Atlassian Corp. on Thursday said it has agreed to buy The Browser Company, maker of the Arc and artificial intelligence (AI)-powered Dia browsers, for $610 million in cash.
The deal, expected to close later this year, comes a day after a federal judge ruled Alphabet Inc.’s Google is not required to sell its Chrome browser following a landmark antitrust case won by the Department of Justice and state attorney’s general last year.
“Today’s browsers weren’t built for work; they were built for browsing. This deal is a bold step forward in reimagining the browser for knowledge work in the AI era,” Atlassian CEO Mike Cannon-Brookes said in a statement. “Together, we’ll create an AI-powered browser optimized for the many SaaS applications living in tabs — one that knowledge workers will love to use every day.”
The Browser Company CEO Josh Miller said by teaming up with Atlassian, a leading provider of team collaboration and productivity software, “we can move faster, dream bigger, and focus on building an AI browser for work that people genuinely love to use — one that is trusted by companies but feels personal to every individual.”
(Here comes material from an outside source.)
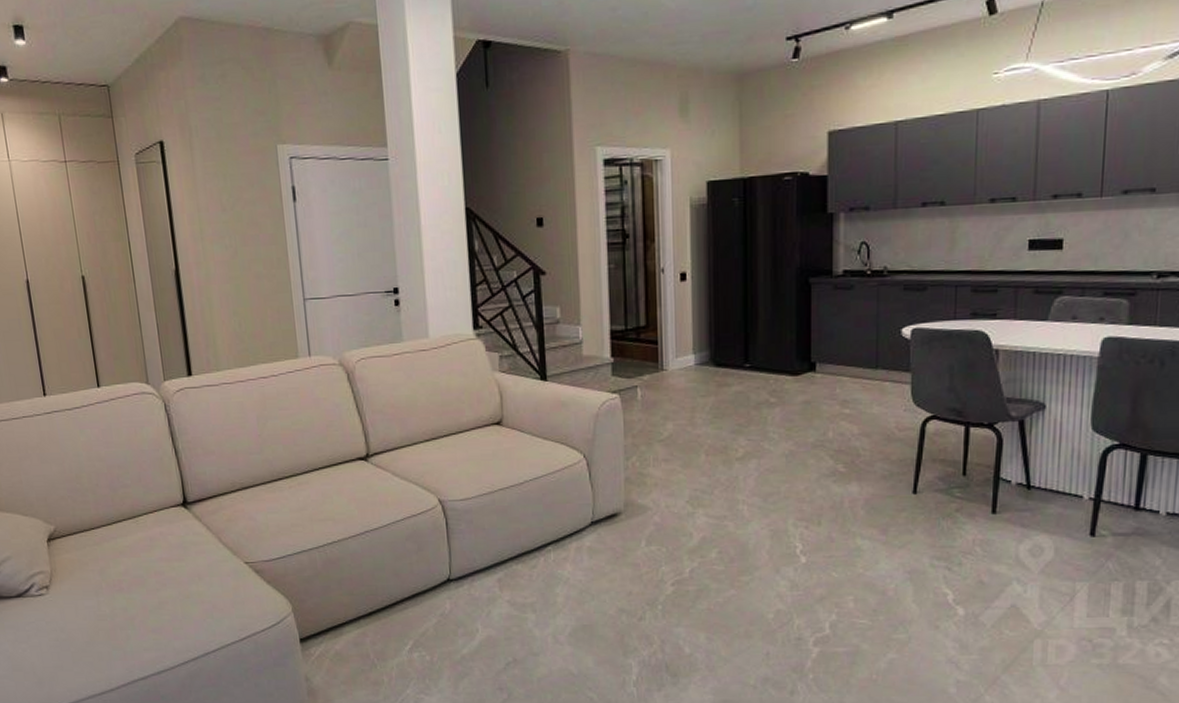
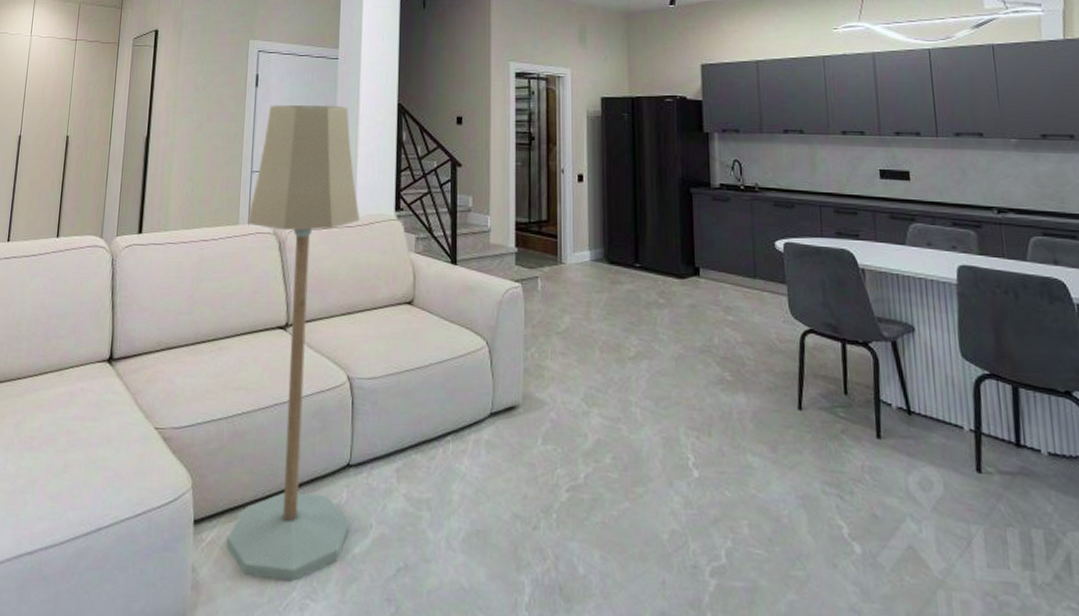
floor lamp: none [308,216,456,681] -> present [226,104,360,582]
Miller added the acquisition means “our largest vision, a cross-platform browser as an OS, is now closer than ever,” he said.
Atlassian executives said it was fair to conclude the deal will ultimately create an AI-powered ChromeOS competitor for enterprise customers. (Both Arc and Dia are Chromium-enabled.) Dia, for example, will be optimized for Atlassian’s SaaS apps, allowing workers to “connect the dots between apps, tabs, and tasks,” Sanchan Saxena, head of product at the company, told The Register.
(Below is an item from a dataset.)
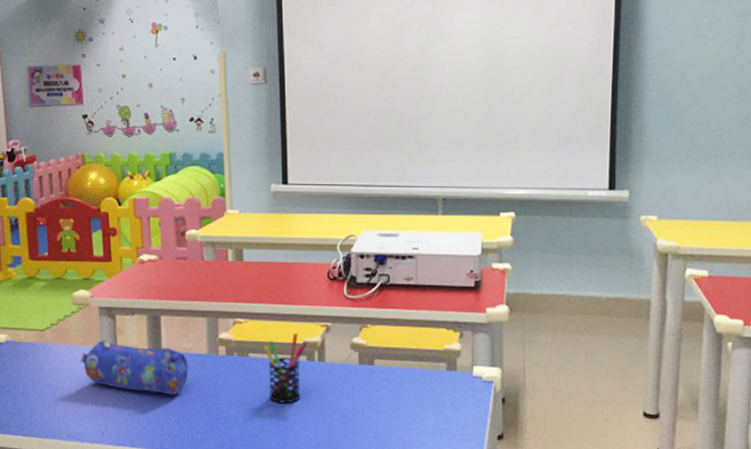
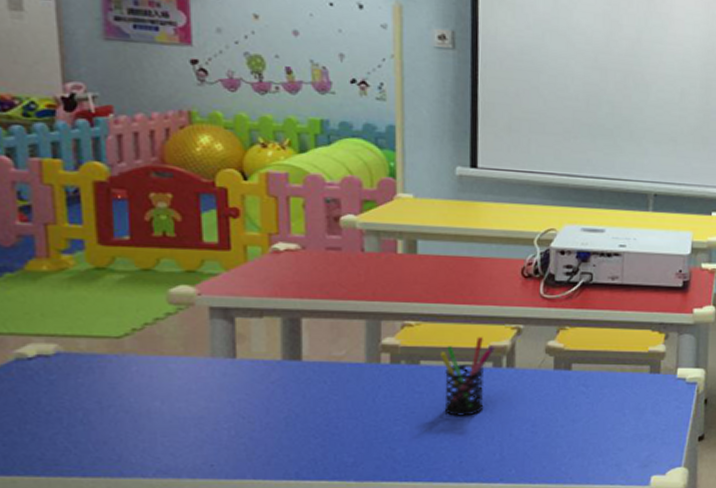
pencil case: present [80,338,189,396] -> none [177,346,339,414]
Atlassian’s move could portend even more jockeying among AI vendors as the browser market goes through tumultuous change as millions of users opt for AI search instead of market leader Chrome, which still commands more than 3 billion users. Before the federal judge’s decision to keep Chrome as part of Google, would-be suitors Perplexity AI and Search.com made unsolicited bids for Chrome while OpenAI expressed interest. Google, too, has made heavy investments into turning Gemini, its AI chatbot, into an extension — if not successor — to Chrome.
Meanwhile, Apple Inc., which has shown interest in acquiring Perplexity according to some reports, is considering using Google technology to add AI search capabilities to Siri as early as spring 2026 in its bid to take on OpenAI ChatGPT and others.